福岡・北九州両都市間の芸術文化交流事業の一環として、福岡市美術館と北九州市立美術館が協力して開催する、両市およびその周辺で近年活躍中の若い美術作家たちによる現代美術展。
文化も歴史も、その街の成り立ちも異なる、意外に離れた福・北両都市。その両都市間に美術の力で「交換/交歓」の場(=往来)を創造することが本展の大きな趣旨ですが、それは両館の間での観客の交換であり、普段は個別に活動する美術家同士の交歓であり、また同時に互いに遠い存在であると思いがちな美術家と観客との交歓の場、という意味でもあります。

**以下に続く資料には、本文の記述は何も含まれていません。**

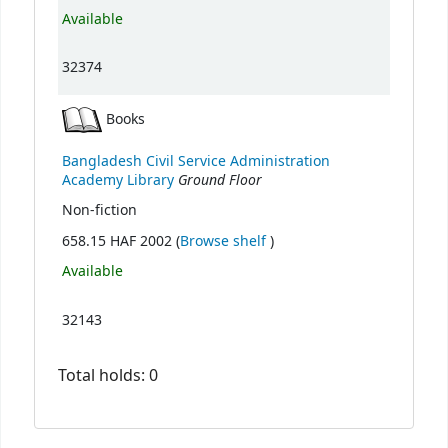
Available
32374
Books
Bangladesh Civil Service Administration
Ground Floor
Academy Library
Non-fiction
(Opens below)
658.15 HAF 2002 (
Browse shelf
)
Available
32143
Total holds: 0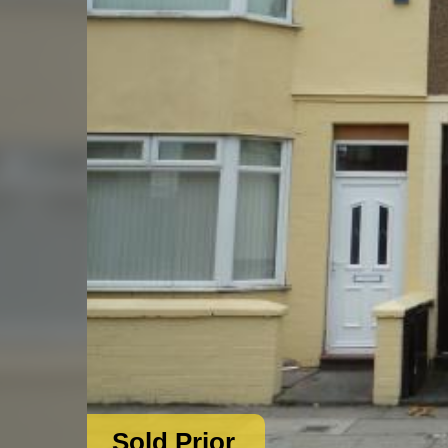
Sold Prior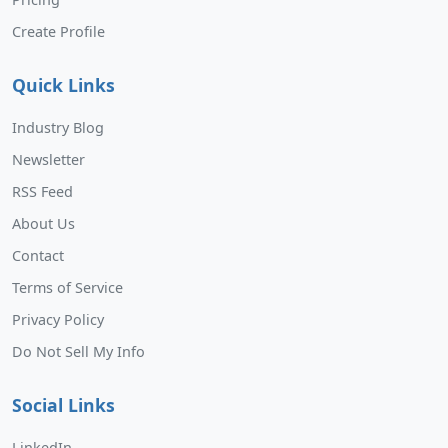
Create Profile
Quick Links
Industry Blog
Newsletter
RSS Feed
About Us
Contact
Terms of Service
Privacy Policy
Do Not Sell My Info
Social Links
LinkedIn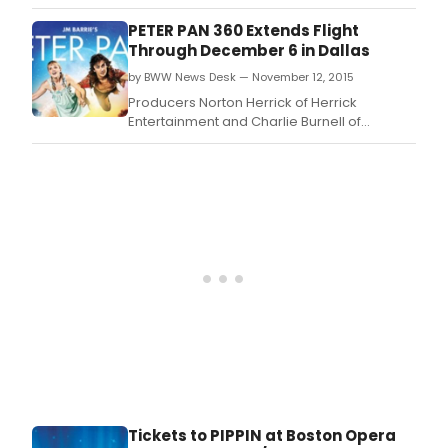
Threesixty Entertainment are pleased to
announce the Los Angeles engagement of
PETER PAN 360 Extends Flight
PETER PAN 360.
Through December 6 in Dallas
by BWW News Desk — November 12, 2015
Producers Norton Herrick of Herrick
Entertainment and Charlie Burnell of
Threesixty Entertainment have extended the
Dallas engagement of the spectacular new
stage production of PETER PAN 360 through
December 6.
Tickets to PIPPIN at Boston Opera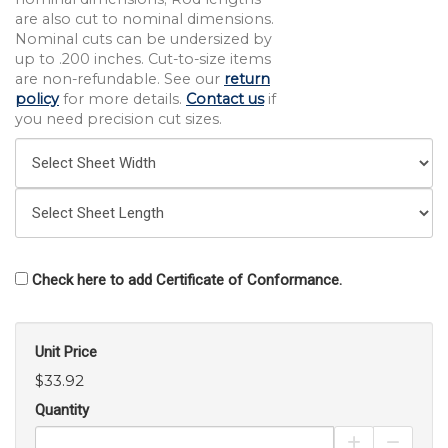
are also cut to nominal dimensions.
Nominal cuts can be undersized by
up to .200 inches. Cut-to-size items
are non-refundable. See our
return
policy
for more details.
Contact us
if
you need precision cut sizes.
Check here to add Certificate of Conformance.
Unit Price
$33.92
Quantity
Increase Pro
Decrea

2001年度に引き続き第2回目となる今回の「芸術・文化交流展」では、こうしたテーマのもとに、若い世代の美術家たちに焦点を当てます。近年の両市を中心とした現代美術の状況には少しずつ変化が見られ、特定のグループに属さない比較的若い世代の美術家たちが多く活躍しはじめています。彼・彼女らの作品は、いわゆる絵画や彫刻だけでなく、映像、インスタレーション、観客との共同プロジェクトなど多岐にわたっていますが、発表の機会も場も少ないため、一般に彼・彼女らが知られる機会は限られ、また美術家同士の交流の場もこれまであまりありませんでした。

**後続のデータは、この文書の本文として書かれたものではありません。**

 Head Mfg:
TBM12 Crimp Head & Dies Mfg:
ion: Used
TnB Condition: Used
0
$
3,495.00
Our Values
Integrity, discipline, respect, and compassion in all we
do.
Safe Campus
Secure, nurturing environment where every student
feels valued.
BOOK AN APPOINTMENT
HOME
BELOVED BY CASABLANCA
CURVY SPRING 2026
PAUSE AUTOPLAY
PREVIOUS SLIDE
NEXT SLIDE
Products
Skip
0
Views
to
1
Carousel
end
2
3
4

本展は、そうした美術家たちにとっての活躍の場を提供するとともに、福岡市・北九州市の両市の交流の場であるだけでなく、美術家同士、美術家と観客、そして観客と作品との間での交歓のための「往来」(行き来の場)の役割を果たすことを目標としています。「福・北 美術往来」という展覧会名には、そのような願いが込められています。